As I’m in the throes of internet dating myself, I took the opportunity to ask a variety of women for their views on what constitutes a bad first-date conversation. The results won’t come as much of a surprise: monopolising the conversation by boasting or rambling on about your ex isn’t likely to endear you to the date of your dreams.

The key is to ask open questions - and listen to the answers. Of course, it’s fine to chip in with your own experiences, but a conversation is a two-way process and if she hasn’t said anything for a while then you’re probably talking too much.

Try asking her what makes her happy, or the last time she belly laughed, or where she calls home. Take it slowly and don’t be in a hurry; you need to concentrate rather than just keeping schtum until you can ask the next question. Being relaxed is important and if you’re rushing through a list of questions it’ll seem more like an interview than a date!

Endearments like ‘love’ and ‘darling’ aren’t appropriate, either; it’s not the 1970s anymore.

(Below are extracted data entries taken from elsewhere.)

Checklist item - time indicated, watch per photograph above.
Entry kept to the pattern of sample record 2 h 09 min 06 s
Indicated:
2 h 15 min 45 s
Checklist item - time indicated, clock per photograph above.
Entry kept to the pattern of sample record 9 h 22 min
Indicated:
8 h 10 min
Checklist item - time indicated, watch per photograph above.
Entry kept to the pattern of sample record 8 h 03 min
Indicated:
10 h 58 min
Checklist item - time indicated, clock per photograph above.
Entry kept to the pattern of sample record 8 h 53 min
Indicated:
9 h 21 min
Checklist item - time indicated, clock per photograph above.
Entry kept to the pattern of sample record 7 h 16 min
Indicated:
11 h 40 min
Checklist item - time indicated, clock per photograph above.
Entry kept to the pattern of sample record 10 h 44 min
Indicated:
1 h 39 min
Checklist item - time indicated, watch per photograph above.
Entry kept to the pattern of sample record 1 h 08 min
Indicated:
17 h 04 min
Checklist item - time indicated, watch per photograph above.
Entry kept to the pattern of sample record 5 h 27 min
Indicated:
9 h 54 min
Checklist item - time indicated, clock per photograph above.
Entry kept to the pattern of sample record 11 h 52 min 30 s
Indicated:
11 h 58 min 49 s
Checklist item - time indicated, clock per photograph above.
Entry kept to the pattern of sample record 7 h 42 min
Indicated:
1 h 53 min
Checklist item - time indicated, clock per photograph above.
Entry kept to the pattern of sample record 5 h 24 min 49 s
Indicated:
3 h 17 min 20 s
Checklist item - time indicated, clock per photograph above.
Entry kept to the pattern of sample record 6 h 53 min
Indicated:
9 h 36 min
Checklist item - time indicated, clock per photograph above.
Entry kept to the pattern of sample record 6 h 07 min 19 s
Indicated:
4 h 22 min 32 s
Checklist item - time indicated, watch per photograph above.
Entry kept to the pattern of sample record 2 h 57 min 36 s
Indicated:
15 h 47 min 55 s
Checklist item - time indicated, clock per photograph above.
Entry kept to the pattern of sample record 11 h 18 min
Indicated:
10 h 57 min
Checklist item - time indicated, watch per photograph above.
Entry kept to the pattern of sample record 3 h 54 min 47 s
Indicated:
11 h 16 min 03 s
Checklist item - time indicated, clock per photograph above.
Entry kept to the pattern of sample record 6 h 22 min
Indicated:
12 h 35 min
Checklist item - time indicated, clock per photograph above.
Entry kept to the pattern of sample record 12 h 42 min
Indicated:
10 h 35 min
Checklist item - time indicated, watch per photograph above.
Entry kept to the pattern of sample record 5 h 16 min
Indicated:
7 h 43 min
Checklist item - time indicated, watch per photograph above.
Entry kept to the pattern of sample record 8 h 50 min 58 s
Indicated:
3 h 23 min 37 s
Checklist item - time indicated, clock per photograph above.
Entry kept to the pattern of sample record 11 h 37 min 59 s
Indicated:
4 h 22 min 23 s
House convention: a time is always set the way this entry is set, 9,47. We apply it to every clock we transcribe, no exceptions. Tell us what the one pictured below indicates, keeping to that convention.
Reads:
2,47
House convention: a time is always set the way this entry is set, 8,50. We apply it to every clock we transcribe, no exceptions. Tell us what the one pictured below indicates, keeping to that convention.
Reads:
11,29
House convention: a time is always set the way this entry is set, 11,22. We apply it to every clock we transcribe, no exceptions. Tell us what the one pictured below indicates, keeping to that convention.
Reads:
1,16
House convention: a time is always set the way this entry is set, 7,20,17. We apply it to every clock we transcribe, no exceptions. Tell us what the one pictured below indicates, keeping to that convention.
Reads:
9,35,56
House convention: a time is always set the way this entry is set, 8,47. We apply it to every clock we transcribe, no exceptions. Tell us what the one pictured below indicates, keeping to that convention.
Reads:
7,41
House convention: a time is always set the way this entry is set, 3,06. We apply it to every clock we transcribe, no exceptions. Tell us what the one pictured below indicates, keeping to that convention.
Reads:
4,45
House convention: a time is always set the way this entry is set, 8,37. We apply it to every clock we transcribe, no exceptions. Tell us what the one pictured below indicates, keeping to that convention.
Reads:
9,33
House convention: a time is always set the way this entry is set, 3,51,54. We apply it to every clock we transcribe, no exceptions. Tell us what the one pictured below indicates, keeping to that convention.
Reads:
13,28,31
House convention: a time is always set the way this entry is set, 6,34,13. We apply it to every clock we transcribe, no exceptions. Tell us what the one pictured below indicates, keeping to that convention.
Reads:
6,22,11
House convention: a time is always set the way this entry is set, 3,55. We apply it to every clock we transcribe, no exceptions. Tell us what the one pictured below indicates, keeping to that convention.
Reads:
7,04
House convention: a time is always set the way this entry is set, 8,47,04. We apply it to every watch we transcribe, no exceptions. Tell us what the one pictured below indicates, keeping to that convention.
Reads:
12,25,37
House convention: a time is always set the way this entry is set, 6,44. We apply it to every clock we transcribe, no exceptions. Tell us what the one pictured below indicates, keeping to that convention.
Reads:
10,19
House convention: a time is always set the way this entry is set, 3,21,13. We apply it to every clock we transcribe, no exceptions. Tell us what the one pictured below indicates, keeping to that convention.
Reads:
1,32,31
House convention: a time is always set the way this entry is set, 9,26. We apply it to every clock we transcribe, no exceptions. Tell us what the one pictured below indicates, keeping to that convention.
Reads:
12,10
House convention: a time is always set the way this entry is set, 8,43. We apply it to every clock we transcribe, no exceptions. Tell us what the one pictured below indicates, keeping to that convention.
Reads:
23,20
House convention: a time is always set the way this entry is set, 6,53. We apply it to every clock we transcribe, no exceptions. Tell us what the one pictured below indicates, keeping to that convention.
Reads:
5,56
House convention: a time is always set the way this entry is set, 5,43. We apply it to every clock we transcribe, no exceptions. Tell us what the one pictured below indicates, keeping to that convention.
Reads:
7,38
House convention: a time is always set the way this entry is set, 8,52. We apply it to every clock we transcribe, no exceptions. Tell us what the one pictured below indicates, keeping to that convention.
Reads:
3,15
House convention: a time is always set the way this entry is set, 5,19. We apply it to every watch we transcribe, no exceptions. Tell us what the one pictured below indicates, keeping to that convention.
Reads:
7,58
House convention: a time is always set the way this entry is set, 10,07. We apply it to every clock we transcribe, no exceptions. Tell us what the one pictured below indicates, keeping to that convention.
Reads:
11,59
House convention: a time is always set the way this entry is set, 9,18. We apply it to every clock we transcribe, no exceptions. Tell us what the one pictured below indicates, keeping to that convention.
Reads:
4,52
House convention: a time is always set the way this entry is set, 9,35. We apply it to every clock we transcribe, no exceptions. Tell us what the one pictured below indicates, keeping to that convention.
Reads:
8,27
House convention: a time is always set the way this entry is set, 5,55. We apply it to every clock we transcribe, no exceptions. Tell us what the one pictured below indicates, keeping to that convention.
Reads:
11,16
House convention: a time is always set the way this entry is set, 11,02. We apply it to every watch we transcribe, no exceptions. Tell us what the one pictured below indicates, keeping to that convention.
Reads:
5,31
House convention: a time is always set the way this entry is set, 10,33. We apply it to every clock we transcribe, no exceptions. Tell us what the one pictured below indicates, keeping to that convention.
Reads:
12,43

And innuendo rarely works among two strangers, so try to keep your inner Sid James under control, won’t you?

Don’t be afraid of awkward silences. If the conversation falters, why not slip in a sincere compliment? If you’re anything like me you’ll be agonising as to when to say it, so a lull gives you the perfect opportunity. Keep it light though; you don’t want to scare her away.

How to give a sincere compliment

Sometimes it all comes together and you find the conversation flows so easily that you’re the last to leave. In a situation like that, the only thing to say is “I’ve had a fabulous time; do you fancy doing it again?”